Tra questi Pizzetti nella Relazione 2008, ne riporta alcuni come “la proroga dei tempi di conservazione dei dati di traffico telefonico e il mutamento temporaneo delle regole sull’utilizzazione degli elenchi telefonici a fini promozionali” e per la PA, la modifica “dell’articolo 1 del Codice, che introduce una disciplina derogatoria alla disciplina dei dati personali dei pubblici funzionari della quale pur apprezzando l’intento rileviamo la pericolosa ampiezza e genericità. Interventi settoriali come questo dovrebbero essere evitati”. Rispetto all’attività svolta in collaborazione con il Ministero della Pubblica amministrazione, in particolare, il Garante ricorda come abbia “indicato al Ministero le modalità per la pubblicazione online delle retribuzioni dei dipendenti, contemperando trasparenza e tutela degli interessati”. L’Autorità fa dunque “appello al Parlamento e al Governo perché si ascolti sempre il Garante quando si interviene sulla protezione dei dati personali”. Nello specifico Pizzetti scrive di apprezzare ogni azione intesa ad aumentare l’efficienza della PA” condividendo “l’intento di rendere trasparente l’attività della PA, tuttavia – scrive – non possiamo non sottolineare la pericolosità della diffusione in rete dei milioni di dati personali che l’Amministrazione quotidianamente tratta”. Da qui la raccomandazione a fare “attenzione all’uso eccessivo di informazioni relative a dati sensibili dei cittadini che spesso rischiano di fare provocare danno ingiusti agli interessati”. Il Garante chiede, in conclusione, che “non si consideri mai la protezione dei dati come un ostacolo da superare e rimuovere”.

Interventi
Positivo infine il bilancio dell’anno 2008 che ha visto l’incremento del 10% di accertamenti e controlli da parte del Garante. Più salate rispetto al passato le sanzioni: si passa da un massimo di 60mila euro agli attuali, sempre per i casi più gravi, 1 milione e 200mila. Tra i grandi settori di intervento a rischio maggiore per i cittadini proprio la P.A e la sua semplificazione, le banche dati pubbliche e private per accrescerne la sicurezza e i settori delle telecomunicazioni con una maggiore vigilanza. Non ultima l’attività dei media anche rispetto ai problemi di privacy legati all’uso delle moderne tecnologie.

Consumatori
Dalla parte del cittadino consumatore, poi, l’Autorità – scrive Pizzetti – ha posto un’attenzione costante nella ricerca del punto di equilibrio fra esigenze degli operatori e difesa degli utenti e dei clienti. Un caso su tutti quello del “telemarketing ripetutamente vietato dal Garante perché basato su una violazione continua delle regole, oltre che su una intollerabile intromissione nella vita degli utenti”. Medesimo intervento anche nella tutela dei cittadini dallo spam, “fenomeno – si legge nella Relazione- in costante crescita”. Spesso, infatti, l’invio di posta elettronica indesiderata comporta anche la trasmissione di programmi spia o software maligni che determinano furti e manipolazione dei dati contenuti nei computer e spesso danni irresponsabili ai programmi installati. Da qui il divieto da parte dell’Autorità “dell’uso indiscriminato degli indirizzi e-mail” anche se “reperibili in rete e che il consenso dell’utente è sempre necessario”. Importanti provvedimenti anche rispetto alle figure che hanno accesso ai dati presenti in un sistema con nuove regole che verifichino l’attendibilità e la competenza delle persone incaricate ad entrare in contatto con informazioni dei dati.
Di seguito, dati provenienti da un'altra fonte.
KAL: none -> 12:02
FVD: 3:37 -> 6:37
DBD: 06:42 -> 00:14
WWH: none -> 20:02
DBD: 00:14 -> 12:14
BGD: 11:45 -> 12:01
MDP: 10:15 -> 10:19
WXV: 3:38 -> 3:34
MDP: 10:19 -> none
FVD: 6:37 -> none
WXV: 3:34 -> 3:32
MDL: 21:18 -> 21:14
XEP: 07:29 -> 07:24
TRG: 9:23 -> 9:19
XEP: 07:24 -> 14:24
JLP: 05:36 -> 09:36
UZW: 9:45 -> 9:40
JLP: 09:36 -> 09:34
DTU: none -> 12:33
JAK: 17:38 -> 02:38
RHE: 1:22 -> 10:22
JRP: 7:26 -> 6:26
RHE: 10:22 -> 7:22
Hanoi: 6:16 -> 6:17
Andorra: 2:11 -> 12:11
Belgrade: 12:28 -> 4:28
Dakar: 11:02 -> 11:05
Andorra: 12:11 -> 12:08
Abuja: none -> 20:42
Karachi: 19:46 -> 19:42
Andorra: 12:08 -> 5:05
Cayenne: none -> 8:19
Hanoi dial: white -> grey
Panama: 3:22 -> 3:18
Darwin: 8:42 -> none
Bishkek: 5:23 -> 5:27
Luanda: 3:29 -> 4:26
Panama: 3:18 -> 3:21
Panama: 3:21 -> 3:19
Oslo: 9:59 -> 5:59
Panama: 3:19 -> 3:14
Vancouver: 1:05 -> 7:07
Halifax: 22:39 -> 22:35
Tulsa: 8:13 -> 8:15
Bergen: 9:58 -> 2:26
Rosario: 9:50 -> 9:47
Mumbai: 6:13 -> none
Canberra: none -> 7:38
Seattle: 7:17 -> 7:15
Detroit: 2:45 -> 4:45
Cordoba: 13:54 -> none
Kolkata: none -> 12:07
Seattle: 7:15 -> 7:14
Tra presente e futuro, insomma, al centro dell’attività già svolta dal Garante e il suo obiettivo restano soprattutto i “problemi legati all’uso delle nuove tecnologie. Una su tutte i social network, Facebook in particolare, che ha messo il Garante “di fronte alla pericolosità di un uso sprovveduto delle nuove opportunità della rete”. Tra gli obiettivi per il futuro - tenendo presente il cambiamento dell’intera dimensione tradizionale dello spazio del cittadino – dunque, tutte le questioni legate ad Internet, ed in particolare il delicato rapporto tra “sicurezza e libertà”, così come quello tra informazione tradizionalmente intesa e pubblicazione online o aggregazione online di notizie e interrogazioni parlamentari tramite motori di ricerca generalisti.